Tym bardziej niecierpliwym chcę powiedzieć, że naszym celem jest pokazać jak naprawdę wygląda takie polowanie na głowacicę. Od przygotowania, wyboru miejscówki (tutaj trochę zbił nas z tropu lód) plus całe życie obozowe, które odwdzięczy się w następnych dniach. Przy takim łowieniu pośpiech nie jest wskazany, zwłaszcza że nawet jedno branie, albo pokazanie się ryby jest sukcesem.
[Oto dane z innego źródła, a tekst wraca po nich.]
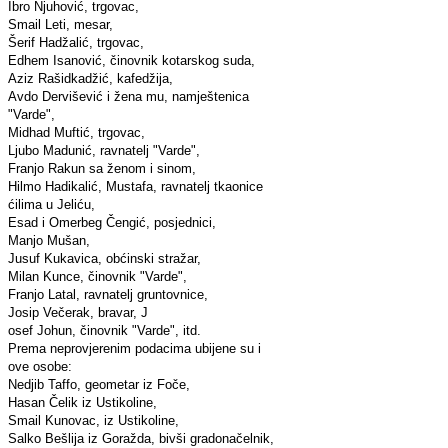
Ibro Njuhović, trgovac,
Smail Leti, mesar,
Šerif Hadžalić, trgovac,
Edhem Isanović, činovnik kotarskog suda,
Aziz Rašidkadžić, kafedžija,
Avdo Dervišević i žena mu, namještenica
"Varde",
Midhad Muftić, trgovac,
Ljubo Madunić, ravnatelj "Varde",
Franjo Rakun sa ženom i sinom,
Hilmo Hadikalić, Mustafa, ravnatelj tkaonice
ćilima u Jeliću,
Esad i Omerbeg Čengić, posjednici,
Manjo Mušan,
Jusuf Kukavica, obćinski stražar,
Milan Kunce, činovnik "Varde",
Franjo Latal, ravnatelj gruntovnice,
Josip Večerak, bravar, J
osef Johun, činovnik "Varde", itd.
Prema neprovjerenim podacima ubijene su i
ove osobe:
Nedjib Taffo, geometar iz Foče,
Hasan Čelik iz Ustikoline,
Smail Kunovac, iz Ustikoline,
Salko Bešlija iz Goražda, bivši gradonačelnik,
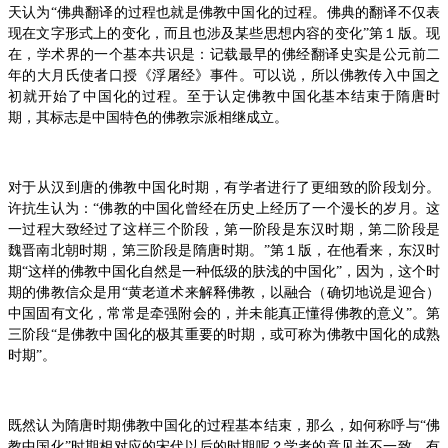
天认为“佛典翻译的过程也就是佛教中国化的过程。佛典的翻译不仅表
现在文字形式上的变化，而且也涉及某些思想内容的变化”第１版。现
在，学术界的一个基本共识是：记载最早的佛经翻译史实是公元前二
年的大月氏使者口授《浮屠经》事件。可以说，所以佛教传入中国之
初就开始了中国化的过程。至于认定佛教中国化基本结束于隋唐时
期，其标志是中国特色的佛教宗派相继成立。
对于从汉到唐的佛教中国化时期，有学者进行了更细致的阶段划分。
许抗生认为：“佛教的中国化曾经在历史上经历了一个漫长的岁月。这
一过程大致经过了这样三个阶段，第一阶段是东汉时期，第二阶段是
魏晋南北朝时期，第三阶段是隋唐时期。”第１版，在他看来，东汉时
期“这样的佛教中国化自然是一种低级的肤浅的中国化”，因为，这个时
期的佛教信众是用“黄老道术来解释佛教，以融合（确切地说是迎合）
中国固有文化，常常是牵强附会的，并未能真正懂得佛教的意义”。第
三阶段“是佛教中国化的极其重要的时期，或可称为佛教中国化的成熟
时期”。
既然认为隋唐时期佛教中国化的过程基本结束，那么，如何称呼与“佛
教中国化”时期相对应的宋代以后的时期呢？学者的意见并不一致。有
Mam nadzieję że rozumiecie jakiego typu to jest wędkarstwo, jak to Darek mówi głowacicy się nie łowi, za głowacicą się chodzi... Darek widziałem fotki tej ryby prawie na żywo ale filmik dopiero teraz, gratuluję kapitalna ryba. Doskonale to Robert opisał.
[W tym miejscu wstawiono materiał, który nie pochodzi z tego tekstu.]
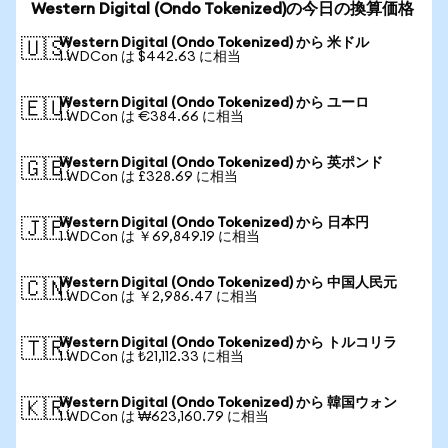
Western Digital (Ondo Tokenized)の今日の換算価格
Western Digital (Ondo Tokenized) から 米ドル
🇺🇸
1 WDCon は $442.63 に相当
Western Digital (Ondo Tokenized) から ユーロ
🇪🇺
1 WDCon は €384.66 に相当
Western Digital (Ondo Tokenized) から 英ポンド
🇬🇧
1 WDCon は £328.69 に相当
Western Digital (Ondo Tokenized) から 日本円
🇯🇵
1 WDCon は ￥69,849.19 に相当
Western Digital (Ondo Tokenized) から 中国人民元
🇨🇳
1 WDCon は ￥2,986.47 に相当
Western Digital (Ondo Tokenized) から トルコリラ
🇹🇷
1 WDCon は ₺21,112.33 に相当
Western Digital (Ondo Tokenized) から 韓国ウォン
🇰🇷
1 WDCon は ₩623,160.79 に相当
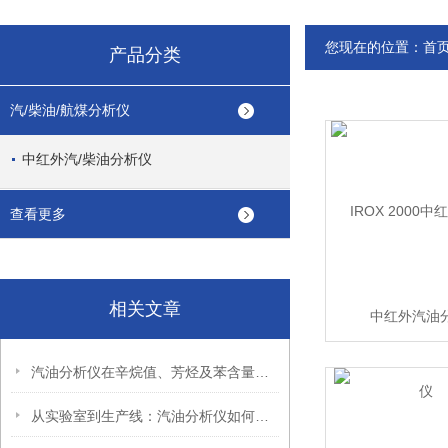
您现在的位置：
首
产品分类
汽/柴油/航煤分析仪
中红外汽/柴油分析仪
查看更多
相关文章
中红外汽油
汽油分析仪在辛烷值、芳烃及苯含量检测中的关键作用
从实验室到生产线：汽油分析仪如何助力油品质量实时监控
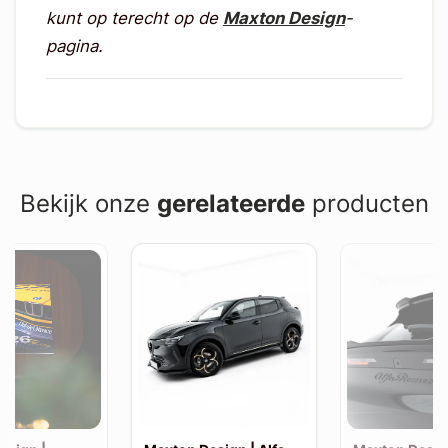
kunt op terecht op de
Maxton Design
-
pagina.
Bekijk onze
gerelateerde
producten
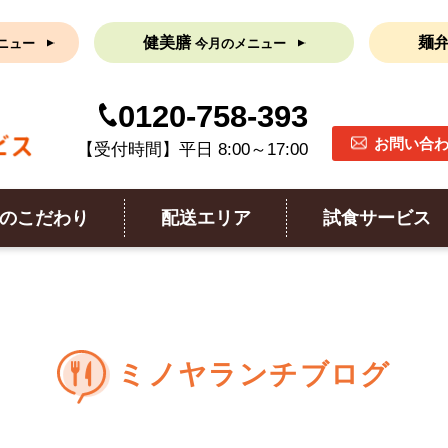
健美膳
麺
ニュー
今月のメニュー
0120-758-393
お問い合
【受付時間】平日 8:00～17:00
のこだわり
配送エリア
試食サービス
ミノヤランチブログ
Łowilem pod górą Sobień w styczniu. 2022. Sam. Śnieżyca mnie złapała , gdzieś mam filmik. Piękne chwile. Ciężko będzie jak okręg Krosno wprowadzi tylko haczyki z jednym grotem ,bo już w tym roku tak chcieli zrobić. Panie Darku pozdro od ziomala i od krakusów. 💪
W przyszłym sezonie przynęty powyzej 12 cm, beda mogly być zbrojone w dwie kotwiczki bezzadziorowe. Czyli dla "głowatkowców" wszystko pozostaje bez zmian w tym temacie.
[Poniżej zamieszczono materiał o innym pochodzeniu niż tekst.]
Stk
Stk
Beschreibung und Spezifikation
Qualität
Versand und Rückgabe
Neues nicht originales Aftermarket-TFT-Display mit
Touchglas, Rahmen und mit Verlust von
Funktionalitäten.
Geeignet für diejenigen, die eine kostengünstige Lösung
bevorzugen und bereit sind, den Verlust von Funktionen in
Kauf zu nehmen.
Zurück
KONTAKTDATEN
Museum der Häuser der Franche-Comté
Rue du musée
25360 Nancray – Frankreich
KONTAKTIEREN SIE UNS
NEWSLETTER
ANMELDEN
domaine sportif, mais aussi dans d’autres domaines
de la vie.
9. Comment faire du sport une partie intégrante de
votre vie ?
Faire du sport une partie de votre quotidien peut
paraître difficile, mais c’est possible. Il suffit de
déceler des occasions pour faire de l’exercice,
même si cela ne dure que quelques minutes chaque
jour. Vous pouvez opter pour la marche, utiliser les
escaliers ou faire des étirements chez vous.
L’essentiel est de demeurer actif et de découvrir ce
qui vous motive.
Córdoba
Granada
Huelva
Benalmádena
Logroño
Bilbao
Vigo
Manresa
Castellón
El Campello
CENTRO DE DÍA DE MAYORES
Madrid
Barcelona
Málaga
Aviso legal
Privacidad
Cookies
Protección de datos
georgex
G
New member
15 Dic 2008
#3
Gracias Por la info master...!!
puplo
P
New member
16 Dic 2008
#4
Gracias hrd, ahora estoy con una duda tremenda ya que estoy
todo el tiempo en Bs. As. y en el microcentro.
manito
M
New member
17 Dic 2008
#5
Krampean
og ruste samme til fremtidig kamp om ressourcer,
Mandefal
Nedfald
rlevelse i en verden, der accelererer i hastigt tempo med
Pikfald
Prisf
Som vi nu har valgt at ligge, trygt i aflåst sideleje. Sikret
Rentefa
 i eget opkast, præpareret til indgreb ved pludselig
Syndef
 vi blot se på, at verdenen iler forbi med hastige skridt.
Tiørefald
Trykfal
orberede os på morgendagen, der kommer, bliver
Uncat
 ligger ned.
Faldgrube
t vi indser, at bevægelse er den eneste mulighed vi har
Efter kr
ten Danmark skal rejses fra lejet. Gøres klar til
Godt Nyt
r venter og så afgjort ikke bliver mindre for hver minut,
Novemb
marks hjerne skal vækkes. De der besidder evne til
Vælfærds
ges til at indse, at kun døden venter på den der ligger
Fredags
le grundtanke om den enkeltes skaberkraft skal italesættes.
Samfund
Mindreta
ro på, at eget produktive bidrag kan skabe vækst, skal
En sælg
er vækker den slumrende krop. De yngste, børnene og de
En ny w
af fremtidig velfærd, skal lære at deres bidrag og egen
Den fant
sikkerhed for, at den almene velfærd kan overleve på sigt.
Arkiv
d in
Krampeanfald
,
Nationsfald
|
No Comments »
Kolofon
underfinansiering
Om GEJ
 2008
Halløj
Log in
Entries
Super film, w fajny prosty sposób przekazane niemałe kompendium wiedzy 👍👍👍 ja akurat na głowacice się nigdy nie wybierałem (i na to się nie zanosi) ale fajnie poznać temat choć trochę tak zupełnie teoretycznie. Pozdrawiam P.S. Invader czy Alaska tez fajnie łowi klenie na Mazowszu 👊
alaske miałem w pudełku ze 3 modele i jedyne co z nimi zrobiłem to zerwałem a łowilem sporo na nie :D natomiast Invader działa wszedzie i na wszystko bez kitu juz mialem na 4 wzdrege nawet taka kolo 30, ziomek lowil na nie karasie i to nei przypadkowo
Wiedziałem że głowatki łowi sie późną jesienią no może nawet wczesną zimą ale że w takich ostrych mrozach ktoś będzie się ma nie zasiadał? Szacunek Panowie.
Te opowieści są nie do podjebania. One tworzą mega klimat. Bylem u Darka na głowie. 2 dni. Ryby nie było. Ale pojade znowu. I w końcu zlowie. A co! Czekam na info. Przylecę na dniowke
W 1986 WW obchodziły 50 lecie, wychodzą od 1936. Głowacicę złowił Austriak z Klagenfurtu Martin Esterl. Głowę 32,1 kg 144 cm złowił na wobler 18cm w rzece Drau k. m. Spittal. W kwestii zabijania głowacic przez Pana Grzesia: jaka jest różnica między ubiciem ryby z rzeki i hodowlanej? Tą ostatnią mnie boli?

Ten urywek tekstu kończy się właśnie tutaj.